Each line that contains the word "bottom" is to be copied from the records below.

[[ ENTRIES SUPPLIED, beginning ]]

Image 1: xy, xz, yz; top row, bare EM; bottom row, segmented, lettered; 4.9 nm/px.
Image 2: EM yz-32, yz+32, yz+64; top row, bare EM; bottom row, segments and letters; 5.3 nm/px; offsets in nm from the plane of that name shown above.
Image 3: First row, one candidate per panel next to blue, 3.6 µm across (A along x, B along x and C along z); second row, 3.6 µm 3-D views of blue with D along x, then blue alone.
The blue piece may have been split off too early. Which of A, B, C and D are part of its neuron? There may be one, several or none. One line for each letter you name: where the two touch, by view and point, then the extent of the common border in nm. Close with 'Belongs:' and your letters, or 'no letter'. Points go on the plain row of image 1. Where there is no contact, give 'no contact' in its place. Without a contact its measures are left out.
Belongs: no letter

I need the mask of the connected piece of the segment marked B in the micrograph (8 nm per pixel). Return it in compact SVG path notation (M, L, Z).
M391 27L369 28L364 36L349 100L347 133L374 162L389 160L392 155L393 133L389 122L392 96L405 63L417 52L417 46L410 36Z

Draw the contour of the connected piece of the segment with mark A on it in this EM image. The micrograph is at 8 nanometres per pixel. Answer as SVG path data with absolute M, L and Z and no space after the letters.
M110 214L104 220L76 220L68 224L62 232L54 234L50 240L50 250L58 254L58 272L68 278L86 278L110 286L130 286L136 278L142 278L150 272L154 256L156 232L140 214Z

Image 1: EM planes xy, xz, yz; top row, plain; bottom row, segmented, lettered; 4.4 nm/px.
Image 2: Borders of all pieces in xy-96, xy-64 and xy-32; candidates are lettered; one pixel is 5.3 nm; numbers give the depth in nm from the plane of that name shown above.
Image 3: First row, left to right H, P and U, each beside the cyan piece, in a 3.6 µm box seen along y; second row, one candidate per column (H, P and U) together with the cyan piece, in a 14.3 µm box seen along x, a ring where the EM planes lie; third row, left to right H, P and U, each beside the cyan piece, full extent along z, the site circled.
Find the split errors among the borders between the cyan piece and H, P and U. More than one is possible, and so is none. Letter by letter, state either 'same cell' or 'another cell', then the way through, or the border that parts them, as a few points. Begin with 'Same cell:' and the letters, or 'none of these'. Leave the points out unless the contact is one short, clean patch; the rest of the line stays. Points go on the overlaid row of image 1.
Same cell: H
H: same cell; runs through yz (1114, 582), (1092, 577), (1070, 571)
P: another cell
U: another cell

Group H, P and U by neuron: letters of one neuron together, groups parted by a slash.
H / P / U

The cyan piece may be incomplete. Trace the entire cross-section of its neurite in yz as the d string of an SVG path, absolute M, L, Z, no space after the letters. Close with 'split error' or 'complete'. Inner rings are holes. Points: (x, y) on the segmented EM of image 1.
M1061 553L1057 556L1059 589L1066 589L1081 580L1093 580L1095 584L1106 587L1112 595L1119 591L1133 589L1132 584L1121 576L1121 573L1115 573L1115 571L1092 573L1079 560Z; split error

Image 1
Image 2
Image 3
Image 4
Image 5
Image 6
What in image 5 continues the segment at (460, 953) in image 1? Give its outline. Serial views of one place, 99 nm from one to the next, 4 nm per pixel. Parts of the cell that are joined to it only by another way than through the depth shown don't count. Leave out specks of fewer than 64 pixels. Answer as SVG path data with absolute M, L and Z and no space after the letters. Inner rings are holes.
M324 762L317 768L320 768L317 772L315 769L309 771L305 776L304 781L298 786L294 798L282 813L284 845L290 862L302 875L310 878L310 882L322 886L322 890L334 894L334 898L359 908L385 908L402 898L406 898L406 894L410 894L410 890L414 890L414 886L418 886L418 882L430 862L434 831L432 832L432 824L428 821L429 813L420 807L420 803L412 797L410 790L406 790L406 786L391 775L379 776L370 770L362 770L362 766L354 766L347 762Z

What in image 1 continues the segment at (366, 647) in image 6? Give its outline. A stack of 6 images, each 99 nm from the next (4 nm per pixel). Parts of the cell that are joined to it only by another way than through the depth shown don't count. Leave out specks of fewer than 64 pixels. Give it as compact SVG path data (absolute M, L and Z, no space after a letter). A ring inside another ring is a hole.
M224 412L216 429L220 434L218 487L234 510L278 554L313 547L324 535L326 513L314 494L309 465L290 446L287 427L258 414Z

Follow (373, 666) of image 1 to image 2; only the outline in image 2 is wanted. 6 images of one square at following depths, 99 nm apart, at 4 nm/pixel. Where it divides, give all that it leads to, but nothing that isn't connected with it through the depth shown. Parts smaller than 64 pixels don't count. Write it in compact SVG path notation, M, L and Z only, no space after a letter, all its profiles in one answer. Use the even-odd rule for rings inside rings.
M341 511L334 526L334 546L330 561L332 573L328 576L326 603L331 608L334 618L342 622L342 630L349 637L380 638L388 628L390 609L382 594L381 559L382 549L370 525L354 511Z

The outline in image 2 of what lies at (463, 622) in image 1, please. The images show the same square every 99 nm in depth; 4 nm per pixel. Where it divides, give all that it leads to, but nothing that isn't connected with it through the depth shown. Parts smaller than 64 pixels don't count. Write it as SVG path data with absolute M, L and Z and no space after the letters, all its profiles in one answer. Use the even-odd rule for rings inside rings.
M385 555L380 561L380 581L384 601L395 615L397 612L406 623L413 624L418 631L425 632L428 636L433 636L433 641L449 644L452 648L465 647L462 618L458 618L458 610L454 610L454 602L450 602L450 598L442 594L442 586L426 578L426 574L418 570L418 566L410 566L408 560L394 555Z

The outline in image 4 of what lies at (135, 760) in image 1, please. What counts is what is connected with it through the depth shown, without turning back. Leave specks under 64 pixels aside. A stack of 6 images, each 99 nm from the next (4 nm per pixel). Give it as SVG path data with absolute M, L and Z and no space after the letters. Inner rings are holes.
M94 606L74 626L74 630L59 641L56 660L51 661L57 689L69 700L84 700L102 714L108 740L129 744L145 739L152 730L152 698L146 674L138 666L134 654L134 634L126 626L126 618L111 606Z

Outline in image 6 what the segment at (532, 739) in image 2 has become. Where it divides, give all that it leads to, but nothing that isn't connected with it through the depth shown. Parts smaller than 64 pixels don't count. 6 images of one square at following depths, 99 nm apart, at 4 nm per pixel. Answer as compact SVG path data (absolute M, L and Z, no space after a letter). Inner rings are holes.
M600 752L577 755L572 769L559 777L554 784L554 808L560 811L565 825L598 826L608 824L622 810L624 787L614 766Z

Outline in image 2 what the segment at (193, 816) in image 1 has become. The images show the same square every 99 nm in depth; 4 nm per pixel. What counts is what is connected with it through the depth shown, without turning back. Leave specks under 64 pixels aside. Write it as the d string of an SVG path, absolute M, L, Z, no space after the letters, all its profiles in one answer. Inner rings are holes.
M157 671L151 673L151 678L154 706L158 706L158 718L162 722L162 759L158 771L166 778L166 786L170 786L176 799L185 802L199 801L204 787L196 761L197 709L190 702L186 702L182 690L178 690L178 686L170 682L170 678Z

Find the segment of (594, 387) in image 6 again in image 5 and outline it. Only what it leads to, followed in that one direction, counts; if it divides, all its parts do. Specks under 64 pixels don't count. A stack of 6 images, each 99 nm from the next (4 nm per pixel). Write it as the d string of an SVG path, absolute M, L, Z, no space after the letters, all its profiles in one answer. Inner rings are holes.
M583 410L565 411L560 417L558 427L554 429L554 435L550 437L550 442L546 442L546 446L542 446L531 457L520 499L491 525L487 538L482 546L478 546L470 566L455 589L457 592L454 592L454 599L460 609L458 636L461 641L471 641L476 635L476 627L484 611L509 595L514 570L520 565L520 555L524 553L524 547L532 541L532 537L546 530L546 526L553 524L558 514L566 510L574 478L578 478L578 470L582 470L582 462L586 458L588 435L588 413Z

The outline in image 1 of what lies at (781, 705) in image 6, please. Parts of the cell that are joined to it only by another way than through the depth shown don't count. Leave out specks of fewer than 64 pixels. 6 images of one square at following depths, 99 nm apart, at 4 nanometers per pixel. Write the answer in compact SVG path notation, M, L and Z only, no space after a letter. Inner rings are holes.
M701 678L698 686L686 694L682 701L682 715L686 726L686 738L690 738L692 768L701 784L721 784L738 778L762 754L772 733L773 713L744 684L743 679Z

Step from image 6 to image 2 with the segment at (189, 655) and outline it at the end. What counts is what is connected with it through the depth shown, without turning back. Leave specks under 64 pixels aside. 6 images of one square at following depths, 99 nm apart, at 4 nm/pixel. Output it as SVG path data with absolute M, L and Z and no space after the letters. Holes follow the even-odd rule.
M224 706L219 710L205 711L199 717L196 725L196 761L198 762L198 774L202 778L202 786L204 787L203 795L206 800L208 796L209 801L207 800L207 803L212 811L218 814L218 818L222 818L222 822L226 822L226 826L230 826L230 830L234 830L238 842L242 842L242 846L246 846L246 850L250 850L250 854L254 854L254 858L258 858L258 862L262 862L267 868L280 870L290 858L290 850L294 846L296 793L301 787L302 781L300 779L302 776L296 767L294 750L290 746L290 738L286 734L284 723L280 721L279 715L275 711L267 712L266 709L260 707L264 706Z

[[ ENTRIES SUPPLIED, end ]]

_OUTPUT BELOW_.
Image 1: xy, xz, yz; top row, bare EM; bottom row, segmented, lettered; 4.9 nm/px.
Image 2: EM yz-32, yz+32, yz+64; top row, bare EM; bottom row, segments and letters; 5.3 nm/px; offsets in nm from the plane of that name shown above.
Image 1: EM planes xy, xz, yz; top row, plain; bottom row, segmented, lettered; 4.4 nm/px.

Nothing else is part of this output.